Bontang, infosatu.co – Dosen Universitas Nahdlatul Ulama Kalimantan Timur (UNU Kaltim) Siti Suhada menyatakan bahwa kewaspadaan terhadap hoaks atau informasi bohong sangat dibutuhkan saat menjelang Pilkada 2024.
Ia lantas menunjukkan data jumlah hoaks politik yang mencapai 35 persen di awal 2023. Persentase itu dari total hoaks yang teridentifikasi sebagai informasi palsu.
“Hoaks jenis ini cenderung menargetkan pembaca yang kurang cermat dan bisa menimbulkan persepsi negatif terhadap isu-isu politik yang sensitif,” ujar Siti saat menjadi narasumber pelatihan Cek Fakta & Antihoaks yang digelar PT Pupuk Kaltim bersama Forum Jurnalis Bontang, Kamis (14/11/2024).
Selain hoaks politik, terdapat beberapa jenis hoaks lainnya, termasuk terkait dengan urusan pribadi (10%), berita duka (7%), kriminalitas (9%), dan kesehatan (8%).
Hoaks jenis ini sering kali mengandung narasi provokatif dan sentimen negatif yang bertujuan memancing emosi masyarakat.
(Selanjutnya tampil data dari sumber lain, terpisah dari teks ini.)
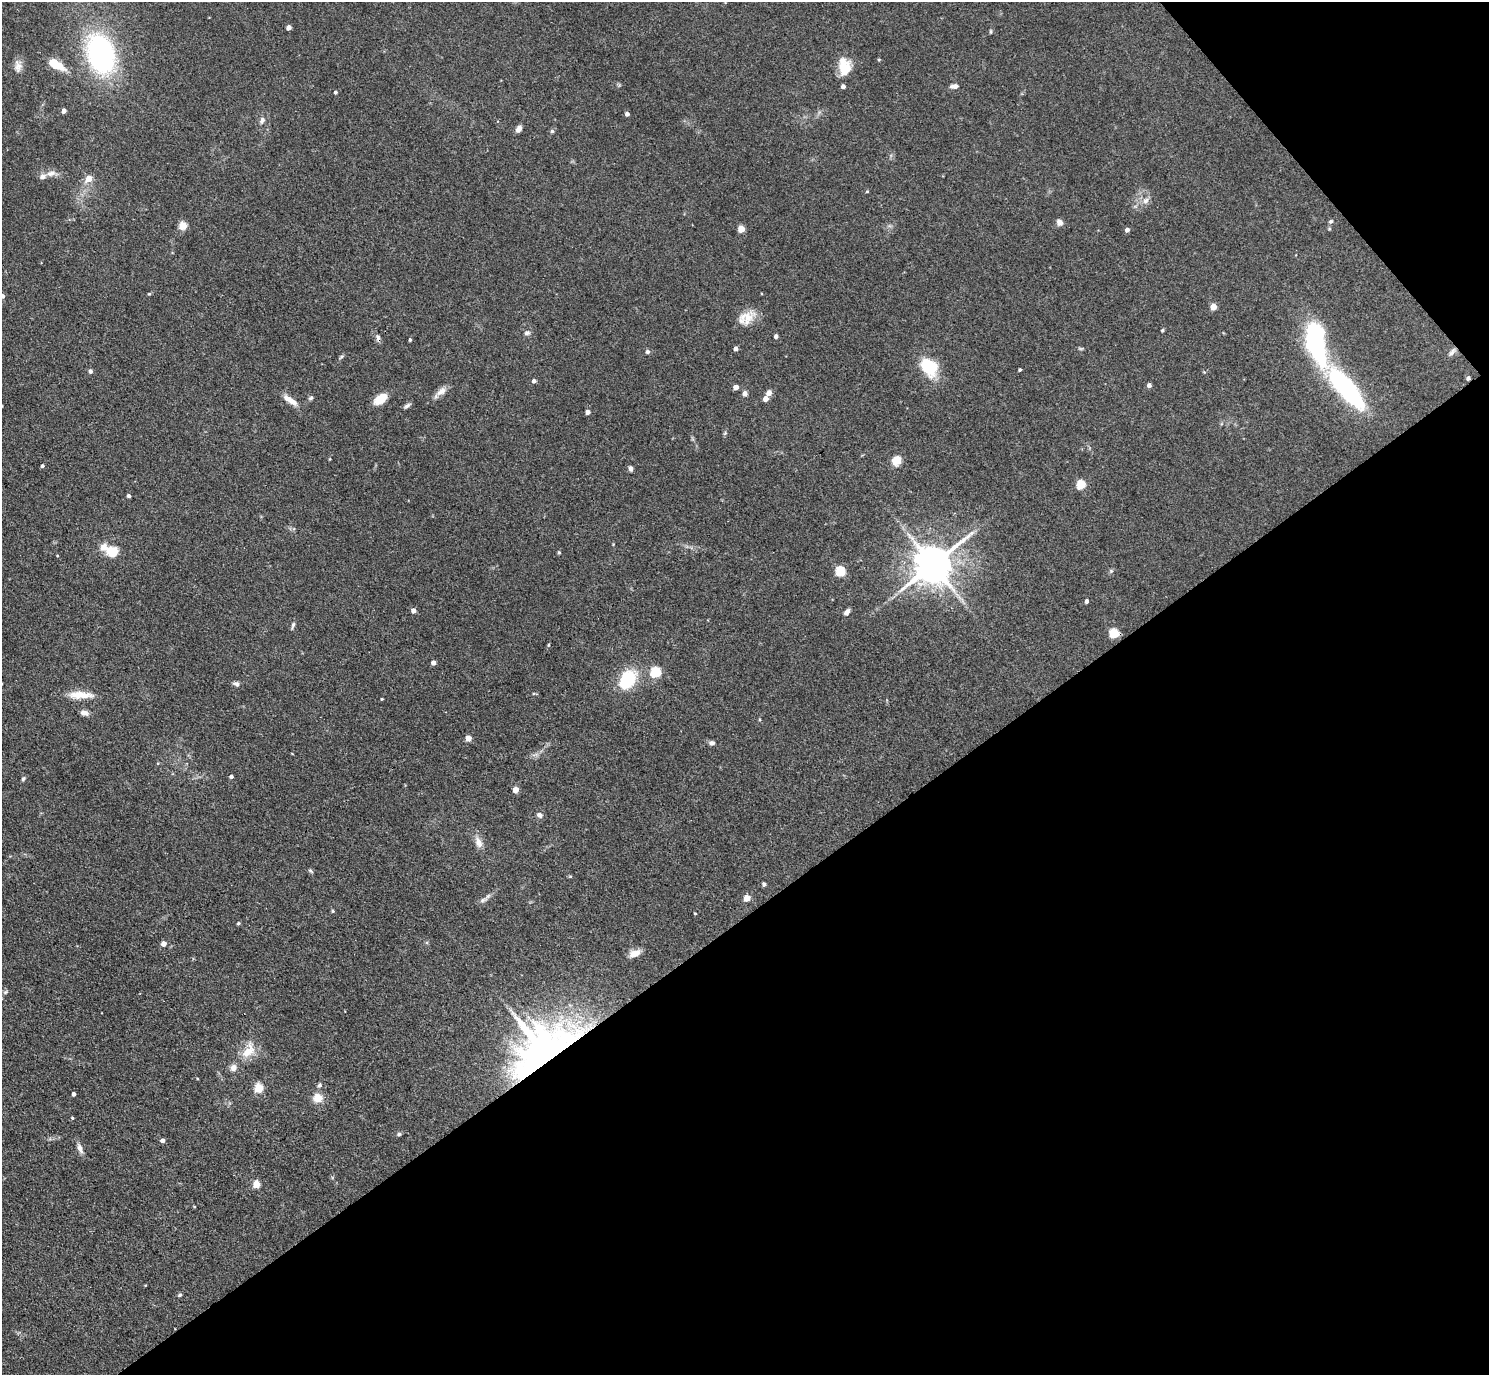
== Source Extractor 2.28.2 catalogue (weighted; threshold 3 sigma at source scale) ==
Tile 12 of 4 x 4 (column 4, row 3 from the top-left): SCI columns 4465-5951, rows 1672-3044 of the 5953 x 5949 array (HDU 1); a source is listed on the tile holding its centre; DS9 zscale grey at full resolution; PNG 1491 x 1377 px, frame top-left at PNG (2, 2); no overlay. Shown black and unused: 37% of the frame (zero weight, under 3 of 4 exposures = <1% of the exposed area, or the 3 px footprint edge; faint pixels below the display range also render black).
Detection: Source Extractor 2.28.2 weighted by HDU 2 'WHT'; one run over the whole footprint, this tile lists its part. Background 0.0829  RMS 0.0055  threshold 0.0246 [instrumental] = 3 sigma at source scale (4.5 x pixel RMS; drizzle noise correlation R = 1.50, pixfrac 1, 0.05/0.05 arcsec/px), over >= 5 px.
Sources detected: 120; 1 too faint to see at this stretch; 3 inside a brighter object's white glare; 1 cosmic-ray / hot-pixel residue — not listed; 6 inside a brighter listed object's ellipse — not listed separately; the other 109 listed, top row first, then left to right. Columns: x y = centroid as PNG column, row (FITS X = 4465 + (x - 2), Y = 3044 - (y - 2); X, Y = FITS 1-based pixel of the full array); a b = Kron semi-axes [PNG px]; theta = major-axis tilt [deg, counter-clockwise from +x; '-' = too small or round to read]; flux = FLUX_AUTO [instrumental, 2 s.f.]
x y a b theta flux
289 27 4 4 - 2.9
991 31 6 4 -90 0.65
101 54 34 22 -73 110
57 65 22 10 -23 9.4
18 66 17 9 -86 3.8
843 68 22 12 85 8.5
954 86 10 5 7 2.1
335 92 4 3 - 0.99
64 111 4 4 - 2.9
627 114 4 4 - 1.8
262 120 10 7 68 2.1
519 129 7 5 55 2.9
552 131 5 4 - 0.8
51 173 13 7 11 3.3
89 179 6 5 - 7.2
867 191 4 4 - 0.56
1146 201 10 7 45 2.8
1331 221 6 5 - 0.99
1059 222 8 6 -57 2.5
183 226 5 5 - 17
741 229 5 4 - 11
1127 230 4 4 - 1.9
149 294 5 4 - 0.58
3 296 5 4 - 1.6
1213 307 5 4 - 8
746 318 23 14 32 8.7
1162 330 4 3 - 0.72
527 333 8 6 5 1.6
776 336 4 4 - 1.7
378 338 10 6 -82 1.6
410 340 4 3 - 0.71
1316 340 60 18 -70 86
736 349 4 4 - 2.1
647 352 5 5 - 1.2
1452 352 13 6 47 2.2
341 356 6 4 44 0.85
929 367 14 10 -50 32
1020 370 3 3 - 0.72
90 371 5 4 - 1.4
1204 372 4 4 - 0.54
534 381 5 4 - 1.7
1149 385 4 4 - 1.9
736 387 4 4 - 4
1348 389 47 20 -50 73
441 391 16 8 35 4
745 393 5 5 - 2.8
769 393 7 6 - 2.8
311 398 7 5 39 1
381 399 16 8 37 8.6
766 399 4 4 - 3.8
290 400 22 7 -34 5.3
2 406 4 3 - 0.37
407 406 9 4 30 1.5
588 412 4 4 - 2.5
725 433 5 5 - 0.73
330 459 5 3 - 0.44
896 460 12 9 62 6.3
42 466 4 3 - 0.97
631 468 5 4 - 1.9
1081 485 5 5 - 23
129 496 4 3 - 1.5
112 551 13 12 - 9.8
559 552 4 3 - 0.68
933 565 12 10 43 1700
840 571 5 5 - 31
1111 571 6 4 46 0.86
1086 601 4 4 - 1.5
413 611 4 4 - 3.1
847 612 8 5 50 2.1
293 625 10 4 72 1.2
1114 633 5 5 - 26
548 645 5 3 - 0.53
433 663 4 4 - 2.6
655 672 5 5 - 40
627 680 15 10 61 40
237 684 8 6 -18 1.5
80 695 32 8 -1 8.7
382 699 3 3 - 0.46
84 713 10 6 -21 2.4
468 738 4 4 - 6.9
712 743 7 5 -5 1.7
231 776 4 3 - 1.4
23 779 6 4 78 0.96
516 790 4 4 - 6.4
539 815 7 6 - 1.9
478 842 15 9 -67 4.3
311 871 7 3 -45 0.72
764 884 4 4 - 1.4
747 898 5 4 - 8.3
483 900 11 5 19 1.9
333 911 4 3 - 0.73
695 913 3 2 - 0.39
238 923 5 4 - 0.66
164 944 5 5 - 3.7
635 953 12 7 22 5.3
6 992 7 5 22 0.91
543 1050 58 42 36 300
248 1051 26 14 58 10
320 1085 6 5 - 1.4
259 1088 5 5 - 23
74 1094 4 3 - 1.7
318 1098 11 10 - 6.5
72 1118 4 4 - 0.53
399 1134 6 4 1 0.9
163 1140 4 4 - 2.1
80 1148 13 6 -66 2.9
256 1184 5 5 - 11
194 1206 4 3 - 0.38
180 1295 5 4 - 0.92
Overlapping masked pixels (flux is a lower limit): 2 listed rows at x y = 378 338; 543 1050
Isophote crosses this tile's border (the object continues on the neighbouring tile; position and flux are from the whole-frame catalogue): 2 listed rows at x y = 3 296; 2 406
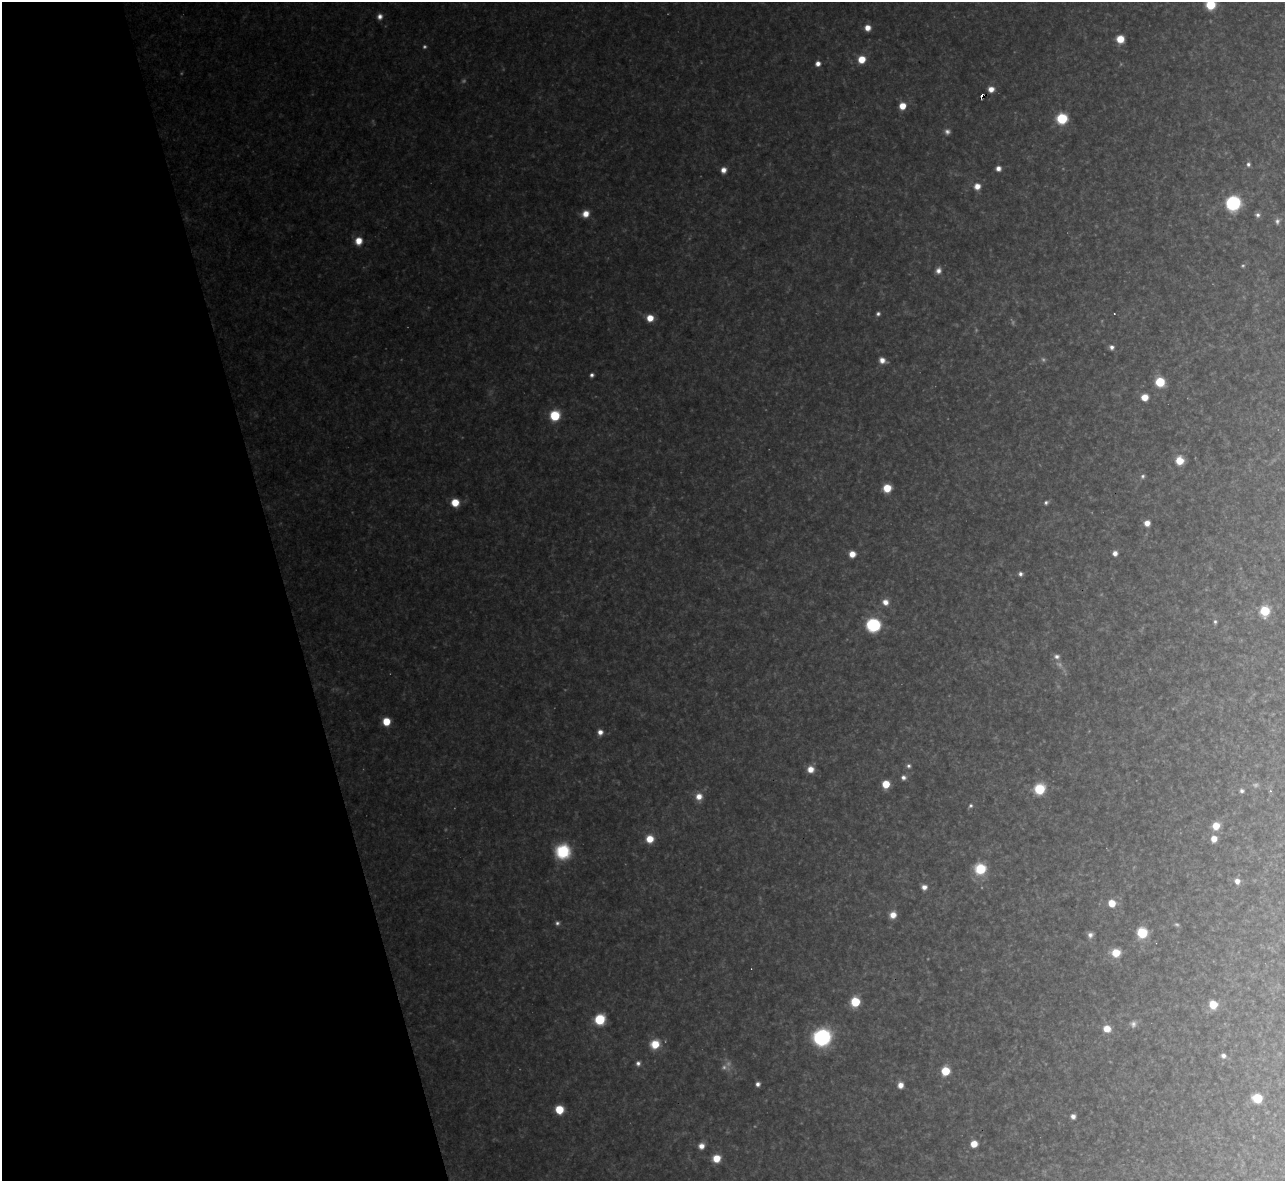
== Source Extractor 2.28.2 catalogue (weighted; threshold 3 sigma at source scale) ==
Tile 5 of 4 x 4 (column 1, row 2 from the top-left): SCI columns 1-1283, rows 2499-3677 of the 5133 x 5115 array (HDU 1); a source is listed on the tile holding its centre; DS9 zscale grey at full resolution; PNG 1287 x 1183 px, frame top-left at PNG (2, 2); no overlay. Shown black and unused: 22% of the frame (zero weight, under 3 of 4 exposures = <1% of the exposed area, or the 3 px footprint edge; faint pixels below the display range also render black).
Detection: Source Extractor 2.28.2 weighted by HDU 2 'WHT'; one run over the whole footprint, this tile lists its part. Background 0.325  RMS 0.019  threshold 0.0868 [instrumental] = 3 sigma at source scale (4.5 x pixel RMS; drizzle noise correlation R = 1.50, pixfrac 1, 0.05/0.05 arcsec/px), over >= 5 px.
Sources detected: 94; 11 too faint to see at this stretch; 1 cosmic-ray / hot-pixel residue — not listed; the other 82 listed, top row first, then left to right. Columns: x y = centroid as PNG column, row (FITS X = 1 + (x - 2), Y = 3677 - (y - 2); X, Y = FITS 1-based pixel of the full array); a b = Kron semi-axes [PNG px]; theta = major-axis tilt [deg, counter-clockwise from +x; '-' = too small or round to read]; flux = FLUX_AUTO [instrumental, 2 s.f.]
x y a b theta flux
1211 5 7 7 - 69
380 16 7 7 - 10
867 28 6 6 - 18
1120 39 7 6 - 31
862 59 6 6 - 35
818 64 5 5 - 10
991 89 6 5 - 16
902 106 6 6 - 28
1062 118 7 7 - 110
1248 164 6 5 - 4.6
998 168 5 5 - 9.9
723 170 6 5 - 13
977 186 7 7 - 16
1233 203 9 9 - 230
586 214 7 7 - 20
1258 215 6 6 - 6.1
1277 221 7 6 - 5.7
358 241 8 7 - 24
938 270 7 7 - 9.6
878 314 5 5 - 4.6
1114 314 3 2 - 1.4
650 318 6 6 - 26
1112 347 5 5 - 7.6
882 360 8 6 -29 13
592 375 4 4 - 5.4
1160 382 6 6 - 80
1145 397 6 6 - 24
555 416 7 7 - 81
1179 460 7 6 - 40
1143 476 6 6 - 4.5
887 488 6 6 - 39
455 502 6 6 - 40
1046 502 6 5 - 4.5
1147 523 6 6 - 15
1115 553 5 5 - 9.8
852 554 6 6 - 20
1020 574 6 5 - 5.9
885 602 8 7 - 14
1265 611 7 7 - 65
1215 622 6 5 - 4
873 625 8 7 - 250
1057 657 8 6 4 7.7
386 721 6 6 - 42
600 732 6 5 - 12
908 766 6 5 - 4.7
811 769 7 7 - 19
903 777 6 6 - 7.2
886 784 6 6 - 40
1039 789 7 7 - 84
1242 791 5 5 - 5
699 796 8 8 - 18
970 806 6 5 - 3.9
1216 826 7 7 - 31
650 839 7 7 - 30
1214 839 6 6 - 20
563 851 16 16 - 82
980 869 9 9 - 74
1237 881 6 6 - 13
924 887 6 6 - 11
1112 903 6 6 - 34
893 915 7 6 - 18
557 923 6 5 - 4.8
1142 933 7 7 - 88
1090 935 7 7 - 7.5
1116 953 7 6 - 43
855 1002 6 6 - 92
1213 1005 6 6 - 59
600 1019 7 7 - 100
1107 1029 8 7 - 23
822 1037 11 10 - 320
655 1044 8 7 - 44
1223 1056 6 5 - 7.5
638 1063 6 5 - 6.4
945 1071 6 6 - 54
758 1084 5 5 - 7
900 1085 6 5 - 15
1257 1098 7 6 - 70
559 1110 6 6 - 56
1073 1116 5 5 - 8.7
974 1144 6 5 - 28
701 1146 6 6 - 14
716 1158 7 6 - 35
Isophote crosses this tile's border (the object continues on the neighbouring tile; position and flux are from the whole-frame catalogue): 1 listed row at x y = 1211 5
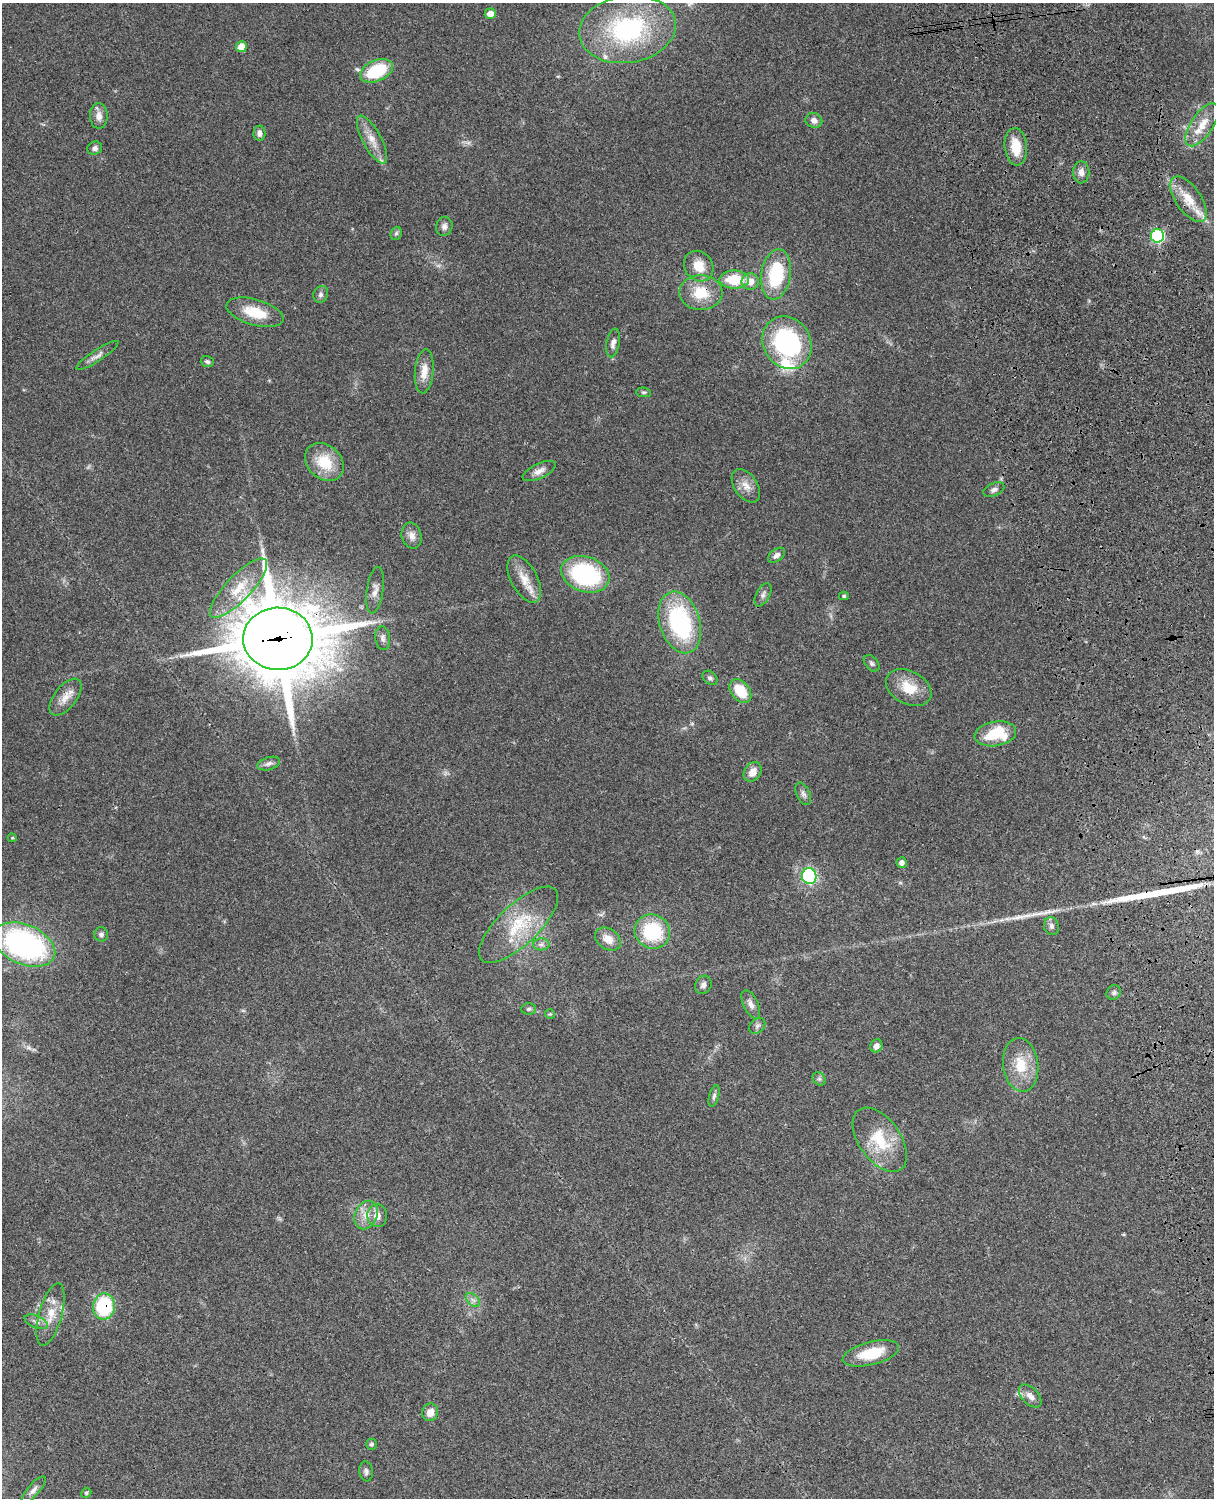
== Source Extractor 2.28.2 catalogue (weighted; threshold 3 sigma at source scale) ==
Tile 6 of 4 x 3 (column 2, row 2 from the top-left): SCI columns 1333-2544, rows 1773-3268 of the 5086 x 4927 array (HDU 1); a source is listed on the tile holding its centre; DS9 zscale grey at full resolution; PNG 1216 x 1500 px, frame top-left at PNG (2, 3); each listed source drawn as its Kron ellipse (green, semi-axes under 4 px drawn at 4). Shown black and unused: <1% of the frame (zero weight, under 3 of 4 exposures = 6% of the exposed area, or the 3 px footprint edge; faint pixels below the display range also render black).
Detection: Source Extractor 2.28.2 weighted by HDU 2 'WHT'; one run over the whole footprint, this tile lists its part. Background 0.0923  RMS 0.0062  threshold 0.0278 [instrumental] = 3 sigma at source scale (4.5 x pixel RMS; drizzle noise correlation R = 1.50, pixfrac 1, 0.05/0.05 arcsec/px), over >= 5 px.
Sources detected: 93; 2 long thin detections or spike segments (spike, bleed or trail) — neither listed nor drawn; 4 inside a brighter listed object's ellipse — not listed separately; the other 87 listed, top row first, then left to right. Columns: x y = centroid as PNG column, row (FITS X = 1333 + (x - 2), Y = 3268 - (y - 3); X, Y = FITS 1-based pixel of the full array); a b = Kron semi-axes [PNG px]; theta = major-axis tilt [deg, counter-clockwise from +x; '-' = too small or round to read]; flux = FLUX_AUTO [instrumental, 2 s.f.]
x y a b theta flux
490 14 5 5 - 4.9
627 29 49 33 9 86
241 47 5 5 - 7.9
377 71 17 10 25 31
99 116 13 9 -88 4.6
814 120 8 7 - 3.4
1202 125 25 11 56 11
259 133 7 6 - 2.4
372 140 27 9 -61 8.4
1016 147 19 11 -84 14
95 148 7 6 - 1.9
1081 172 11 8 88 3.7
1188 199 26 12 -55 13
444 226 9 8 - 2.8
396 233 7 5 68 1.2
1157 236 7 6 - 65
699 266 16 14 -52 10
776 274 25 14 81 33
734 280 15 9 1 19
750 281 8 8 - 6.5
701 293 21 17 -1 17
321 294 8 7 - 1.9
255 312 29 13 -16 17
613 343 14 6 78 2.9
787 343 27 23 -60 84
97 355 25 5 33 3.6
207 362 6 5 - 1.4
424 371 22 9 85 7.7
643 392 7 4 -6 1.1
324 462 21 16 -44 19
539 471 18 7 25 4.1
746 486 18 11 -55 6.2
994 490 11 6 24 2.5
412 536 13 10 -75 4.1
777 555 10 6 36 2.4
585 574 25 17 -18 71
524 579 26 13 -62 10
238 588 39 12 46 19
375 590 23 8 82 4.9
763 595 13 6 61 2.3
844 596 5 4 - 0.84
680 622 32 20 -72 78
383 638 12 7 -83 2.3
278 639 35 31 -2 5400
872 663 9 6 -49 1.5
710 678 8 6 -42 1.7
909 688 24 16 -28 15
740 691 13 9 -50 17
65 697 22 11 52 7.3
995 734 21 12 9 25
269 764 11 6 18 2.3
753 772 10 8 53 5.5
803 794 12 6 -65 2.2
12 838 4 3 - 0.69
902 863 5 5 - 2.1
809 876 8 7 - 83
519 925 51 20 44 30
1051 926 9 7 -77 2.2
652 932 18 17 - 36
101 934 7 7 - 1.8
608 939 14 10 -35 6.8
24 944 32 20 -23 140
541 944 8 6 3 1.9
703 985 9 8 - 2.4
1114 992 8 6 48 1.6
751 1004 15 7 -64 3.4
529 1009 7 5 3 1.2
550 1014 5 5 - 0.8
757 1026 9 6 44 1.8
876 1046 7 6 - 3.2
1021 1065 27 17 -83 18
819 1079 7 6 - 1.4
714 1096 11 5 73 1.8
880 1140 36 21 -54 26
366 1215 15 11 67 6.9
377 1216 11 10 - 5
473 1300 8 5 -44 2
104 1306 13 11 85 42
51 1314 32 11 74 12
36 1322 12 6 -23 2.8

Siti juga memperkenalkan platform Turnbackhoax.id yang menyediakan layanan pengecekan fakta. Menurutnya, hoaks saat ini tersebar dalam berbagai bentuk, mulai teks, gambar, video, maupun campuran dari semuanya.
Platform ini membantu masyarakat memverifikasi informasi yang mencurigakan, terutama yang beredar di media sosial seperti Facebook, Twitter, WhatsApp, TikTok, dan YouTube.
Objek dari hoaks tersebut sering kali melibatkan pemerintah, aparat kepolisian, TNI, hingga masyarakat sipil.
Mengenai konsekuensi hukum, Siti mengingatkan bahwa penyebaran hoaks bisa melanggar Undang-Undang Informasi dan Transaksi Elektronik (UU ITE) dengan ancaman pidana hingga enam tahun penjara.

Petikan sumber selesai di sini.